--- START ---

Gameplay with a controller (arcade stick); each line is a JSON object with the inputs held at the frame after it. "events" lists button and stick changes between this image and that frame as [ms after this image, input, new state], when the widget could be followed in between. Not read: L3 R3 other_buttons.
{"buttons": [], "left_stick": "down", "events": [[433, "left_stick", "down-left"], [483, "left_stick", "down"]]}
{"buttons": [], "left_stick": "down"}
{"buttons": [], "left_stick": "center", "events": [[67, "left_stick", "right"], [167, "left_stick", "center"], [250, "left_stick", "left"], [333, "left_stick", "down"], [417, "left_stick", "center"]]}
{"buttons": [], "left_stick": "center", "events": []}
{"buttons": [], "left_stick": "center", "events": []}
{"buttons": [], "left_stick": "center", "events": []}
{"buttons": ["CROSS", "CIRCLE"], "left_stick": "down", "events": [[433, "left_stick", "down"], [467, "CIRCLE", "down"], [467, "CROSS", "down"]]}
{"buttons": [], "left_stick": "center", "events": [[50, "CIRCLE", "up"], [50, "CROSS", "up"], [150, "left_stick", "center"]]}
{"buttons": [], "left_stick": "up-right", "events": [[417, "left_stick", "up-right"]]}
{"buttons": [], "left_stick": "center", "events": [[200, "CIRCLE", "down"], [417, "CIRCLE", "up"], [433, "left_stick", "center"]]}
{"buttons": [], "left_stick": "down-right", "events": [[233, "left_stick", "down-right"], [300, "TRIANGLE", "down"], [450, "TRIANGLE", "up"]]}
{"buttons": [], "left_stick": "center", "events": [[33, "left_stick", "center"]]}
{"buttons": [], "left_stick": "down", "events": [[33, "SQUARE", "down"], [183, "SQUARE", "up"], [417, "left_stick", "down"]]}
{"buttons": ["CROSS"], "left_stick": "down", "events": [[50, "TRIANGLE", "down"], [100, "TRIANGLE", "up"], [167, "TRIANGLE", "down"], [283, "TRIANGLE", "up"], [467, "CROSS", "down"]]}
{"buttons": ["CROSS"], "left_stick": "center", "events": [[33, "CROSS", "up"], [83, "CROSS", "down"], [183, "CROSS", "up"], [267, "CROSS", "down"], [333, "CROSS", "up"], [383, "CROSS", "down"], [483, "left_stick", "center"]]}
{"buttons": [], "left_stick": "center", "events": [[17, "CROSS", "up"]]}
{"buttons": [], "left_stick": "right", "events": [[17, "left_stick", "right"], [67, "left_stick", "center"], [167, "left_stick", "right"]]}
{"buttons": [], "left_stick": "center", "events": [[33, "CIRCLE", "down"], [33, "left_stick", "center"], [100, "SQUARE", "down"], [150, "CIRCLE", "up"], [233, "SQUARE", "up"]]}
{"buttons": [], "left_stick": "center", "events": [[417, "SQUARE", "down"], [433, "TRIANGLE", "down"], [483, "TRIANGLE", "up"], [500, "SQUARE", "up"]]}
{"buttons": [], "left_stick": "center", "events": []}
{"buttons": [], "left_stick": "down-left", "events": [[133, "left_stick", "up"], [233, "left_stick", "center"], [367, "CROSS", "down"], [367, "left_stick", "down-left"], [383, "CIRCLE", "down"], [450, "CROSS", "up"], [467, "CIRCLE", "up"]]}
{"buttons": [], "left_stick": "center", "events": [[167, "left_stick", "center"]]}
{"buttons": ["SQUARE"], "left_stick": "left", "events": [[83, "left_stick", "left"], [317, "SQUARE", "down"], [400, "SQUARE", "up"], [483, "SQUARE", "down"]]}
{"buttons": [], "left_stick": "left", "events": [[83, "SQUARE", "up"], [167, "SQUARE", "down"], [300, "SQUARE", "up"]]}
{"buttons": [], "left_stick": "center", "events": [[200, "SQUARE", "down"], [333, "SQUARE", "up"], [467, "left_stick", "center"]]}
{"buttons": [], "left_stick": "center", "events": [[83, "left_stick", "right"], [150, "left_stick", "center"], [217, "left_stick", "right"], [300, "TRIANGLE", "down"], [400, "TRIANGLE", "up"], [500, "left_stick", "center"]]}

--- END ---

Within the listing above, filter for lines holding the string "SQUARE" and copy each one.

{"buttons": [], "left_stick": "down", "events": [[33, "SQUARE", "down"], [183, "SQUARE", "up"], [417, "left_stick", "down"]]}
{"buttons": [], "left_stick": "center", "events": [[33, "CIRCLE", "down"], [33, "left_stick", "center"], [100, "SQUARE", "down"], [150, "CIRCLE", "up"], [233, "SQUARE", "up"]]}
{"buttons": [], "left_stick": "center", "events": [[417, "SQUARE", "down"], [433, "TRIANGLE", "down"], [483, "TRIANGLE", "up"], [500, "SQUARE", "up"]]}
{"buttons": ["SQUARE"], "left_stick": "left", "events": [[83, "left_stick", "left"], [317, "SQUARE", "down"], [400, "SQUARE", "up"], [483, "SQUARE", "down"]]}
{"buttons": [], "left_stick": "left", "events": [[83, "SQUARE", "up"], [167, "SQUARE", "down"], [300, "SQUARE", "up"]]}
{"buttons": [], "left_stick": "center", "events": [[200, "SQUARE", "down"], [333, "SQUARE", "up"], [467, "left_stick", "center"]]}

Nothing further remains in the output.